Di samping unsur pokok yang sering juga disebut ma’mul ‘umdah, ada juga unsur-unsur penunjang , sering disebut ma’mul fudllah, yang dapat menambah informasi yang terkandung dalam sebuah kalimat. Semakin banyak unsur penunjang maka semakin jelas pula informasi yang diberikan oleh kalimat tersebut. Secara garis besar, unsur-unsur penunjang tersebut terdiri dari:
1-Maf’ul bih, misalnya :
1-يجب على كل الطالب أن يكتب البحث لأجل إتمام دراسته في الجامعة
Setiap mahasiswa harus menulis skripsi untuk menyelesaikan studinya di Perguruan Tinggi.
2-سمعت الأذان في المسجد
Saya mendengar azan di masjid
3-حصل أحمد على شهادة الدكتوراه في الشهر الماضي
Ahmad memperoleh ijazah Doktor bulan lalu.

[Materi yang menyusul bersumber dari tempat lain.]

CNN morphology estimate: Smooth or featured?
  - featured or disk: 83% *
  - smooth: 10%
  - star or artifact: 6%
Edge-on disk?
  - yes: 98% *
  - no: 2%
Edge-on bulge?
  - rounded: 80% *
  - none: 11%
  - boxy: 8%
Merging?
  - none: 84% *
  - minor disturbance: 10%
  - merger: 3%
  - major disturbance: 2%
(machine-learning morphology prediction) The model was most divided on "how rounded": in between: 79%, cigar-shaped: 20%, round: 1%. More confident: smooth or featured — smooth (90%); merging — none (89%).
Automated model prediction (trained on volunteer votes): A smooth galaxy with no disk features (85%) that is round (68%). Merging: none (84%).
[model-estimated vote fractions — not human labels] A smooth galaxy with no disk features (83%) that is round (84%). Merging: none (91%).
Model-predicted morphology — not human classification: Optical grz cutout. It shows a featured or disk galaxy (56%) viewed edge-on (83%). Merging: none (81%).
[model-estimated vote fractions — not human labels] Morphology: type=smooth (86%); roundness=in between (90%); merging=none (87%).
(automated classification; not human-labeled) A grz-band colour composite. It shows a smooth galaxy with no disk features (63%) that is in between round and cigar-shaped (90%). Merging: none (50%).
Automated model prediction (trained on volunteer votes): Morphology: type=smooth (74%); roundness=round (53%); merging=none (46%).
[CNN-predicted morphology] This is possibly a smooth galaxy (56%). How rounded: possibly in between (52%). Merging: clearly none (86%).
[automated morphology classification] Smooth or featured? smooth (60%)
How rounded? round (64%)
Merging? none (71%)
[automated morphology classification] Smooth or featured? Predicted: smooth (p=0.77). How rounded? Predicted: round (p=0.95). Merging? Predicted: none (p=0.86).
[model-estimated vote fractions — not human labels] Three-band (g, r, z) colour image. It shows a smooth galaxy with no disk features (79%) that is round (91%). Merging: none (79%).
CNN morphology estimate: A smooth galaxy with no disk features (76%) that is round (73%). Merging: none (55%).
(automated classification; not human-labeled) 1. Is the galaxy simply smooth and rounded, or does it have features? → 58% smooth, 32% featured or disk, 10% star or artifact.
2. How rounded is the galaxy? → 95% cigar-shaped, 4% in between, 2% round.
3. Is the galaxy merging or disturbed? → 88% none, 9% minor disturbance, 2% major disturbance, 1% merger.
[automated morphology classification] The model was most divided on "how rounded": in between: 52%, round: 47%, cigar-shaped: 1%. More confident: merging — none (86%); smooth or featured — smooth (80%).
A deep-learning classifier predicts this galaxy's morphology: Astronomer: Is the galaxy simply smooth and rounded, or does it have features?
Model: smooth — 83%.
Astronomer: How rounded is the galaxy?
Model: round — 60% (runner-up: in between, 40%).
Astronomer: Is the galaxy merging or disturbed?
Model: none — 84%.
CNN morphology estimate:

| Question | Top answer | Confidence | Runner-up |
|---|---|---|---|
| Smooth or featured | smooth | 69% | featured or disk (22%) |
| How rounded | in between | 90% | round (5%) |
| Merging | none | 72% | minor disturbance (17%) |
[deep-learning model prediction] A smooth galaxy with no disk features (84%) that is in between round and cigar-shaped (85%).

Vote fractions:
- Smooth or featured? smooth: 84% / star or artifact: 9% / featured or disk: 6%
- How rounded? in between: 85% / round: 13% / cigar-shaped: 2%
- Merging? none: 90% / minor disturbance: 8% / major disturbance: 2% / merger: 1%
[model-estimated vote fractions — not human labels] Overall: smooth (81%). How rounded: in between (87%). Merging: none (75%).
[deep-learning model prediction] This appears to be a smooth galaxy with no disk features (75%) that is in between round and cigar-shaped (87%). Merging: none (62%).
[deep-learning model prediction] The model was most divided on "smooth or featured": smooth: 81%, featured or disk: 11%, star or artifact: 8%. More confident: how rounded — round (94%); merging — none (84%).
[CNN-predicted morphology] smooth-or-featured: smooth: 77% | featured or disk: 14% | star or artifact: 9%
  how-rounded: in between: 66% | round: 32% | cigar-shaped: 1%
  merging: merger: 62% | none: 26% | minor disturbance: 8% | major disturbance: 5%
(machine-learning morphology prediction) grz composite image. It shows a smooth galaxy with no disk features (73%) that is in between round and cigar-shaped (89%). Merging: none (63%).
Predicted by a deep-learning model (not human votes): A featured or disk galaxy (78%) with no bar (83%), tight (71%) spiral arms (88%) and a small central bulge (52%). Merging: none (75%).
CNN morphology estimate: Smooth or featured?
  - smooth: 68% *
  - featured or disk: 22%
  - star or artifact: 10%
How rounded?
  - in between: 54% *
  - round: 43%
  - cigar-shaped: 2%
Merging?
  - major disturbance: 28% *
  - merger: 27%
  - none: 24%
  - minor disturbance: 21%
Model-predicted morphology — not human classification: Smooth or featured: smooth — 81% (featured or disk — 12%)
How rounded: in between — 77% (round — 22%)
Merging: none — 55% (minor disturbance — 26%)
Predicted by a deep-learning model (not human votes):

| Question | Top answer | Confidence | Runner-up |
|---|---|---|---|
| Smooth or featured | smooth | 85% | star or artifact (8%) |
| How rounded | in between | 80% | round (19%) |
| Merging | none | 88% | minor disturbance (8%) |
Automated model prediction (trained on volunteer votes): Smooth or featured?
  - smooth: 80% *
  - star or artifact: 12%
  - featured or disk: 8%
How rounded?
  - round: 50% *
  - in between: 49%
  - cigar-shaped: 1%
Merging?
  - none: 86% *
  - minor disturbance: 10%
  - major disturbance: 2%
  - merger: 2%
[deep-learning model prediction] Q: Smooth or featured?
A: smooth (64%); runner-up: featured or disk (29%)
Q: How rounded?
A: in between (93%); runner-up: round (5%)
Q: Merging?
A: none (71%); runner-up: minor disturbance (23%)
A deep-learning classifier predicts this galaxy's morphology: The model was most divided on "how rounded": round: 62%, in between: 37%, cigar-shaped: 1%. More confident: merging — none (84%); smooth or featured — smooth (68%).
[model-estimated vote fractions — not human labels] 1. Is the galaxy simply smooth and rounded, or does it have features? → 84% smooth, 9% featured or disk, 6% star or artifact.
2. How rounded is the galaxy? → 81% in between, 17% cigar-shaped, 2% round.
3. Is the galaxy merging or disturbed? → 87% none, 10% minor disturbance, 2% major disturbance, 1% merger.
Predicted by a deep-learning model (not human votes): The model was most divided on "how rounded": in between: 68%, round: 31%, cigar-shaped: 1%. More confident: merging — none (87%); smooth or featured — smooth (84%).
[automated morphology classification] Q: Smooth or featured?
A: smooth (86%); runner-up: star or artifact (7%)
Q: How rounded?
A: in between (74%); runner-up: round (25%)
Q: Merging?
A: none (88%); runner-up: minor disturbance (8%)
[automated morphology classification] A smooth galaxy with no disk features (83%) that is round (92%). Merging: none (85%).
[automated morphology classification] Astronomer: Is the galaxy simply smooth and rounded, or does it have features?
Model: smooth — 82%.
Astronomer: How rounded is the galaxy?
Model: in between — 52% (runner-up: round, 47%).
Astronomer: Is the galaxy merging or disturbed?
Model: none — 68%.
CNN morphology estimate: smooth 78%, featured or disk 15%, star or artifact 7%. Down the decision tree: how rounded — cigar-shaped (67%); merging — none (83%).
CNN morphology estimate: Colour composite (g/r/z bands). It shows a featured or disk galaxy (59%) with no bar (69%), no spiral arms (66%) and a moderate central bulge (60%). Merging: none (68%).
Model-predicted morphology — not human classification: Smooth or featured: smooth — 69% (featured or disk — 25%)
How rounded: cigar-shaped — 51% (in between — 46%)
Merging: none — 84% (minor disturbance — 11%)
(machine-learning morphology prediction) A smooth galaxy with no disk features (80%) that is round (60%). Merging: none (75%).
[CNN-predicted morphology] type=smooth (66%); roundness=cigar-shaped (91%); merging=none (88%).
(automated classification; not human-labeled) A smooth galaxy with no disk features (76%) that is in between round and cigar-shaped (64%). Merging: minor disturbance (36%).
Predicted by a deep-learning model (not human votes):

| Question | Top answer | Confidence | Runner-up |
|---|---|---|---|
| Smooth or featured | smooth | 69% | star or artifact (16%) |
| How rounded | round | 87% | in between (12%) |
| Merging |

Kata-kata yang digaris bawah dalam contoh-contoh di atas adalah maf’ul bih. Pada prinsipnya kata kerja yang mempunyai maf’ul bih adalah kata kerja yang muta’addi atau transitif. Kata kerja ini ada dua macam: ada yang muta’addi langsung, yakni tanpa huruf jar , dan ada yang muta’addi tidak langsung, yakni melalui huruf jar. Kata kerja dalam contoh nomor terakhir adalah muta’addi tidak langsung dengan menggunakan huruf jar على . Kata kerja intransitif (lazim ) bisa dirubah menjadi transitif ( muta’addi ) dengan salah satu dari tiga cara, yaitu: dengan mengikutkan pada wazan أفعل ؛ فعّل atau dengan menambah huruf jar tertentu. Tetapi yang terakhir bersifat sama’i artinya kita hanya mengikuti yang sudah ada, dalam hal kombinasi kata kerja tertentu dan huruf jar tertentu.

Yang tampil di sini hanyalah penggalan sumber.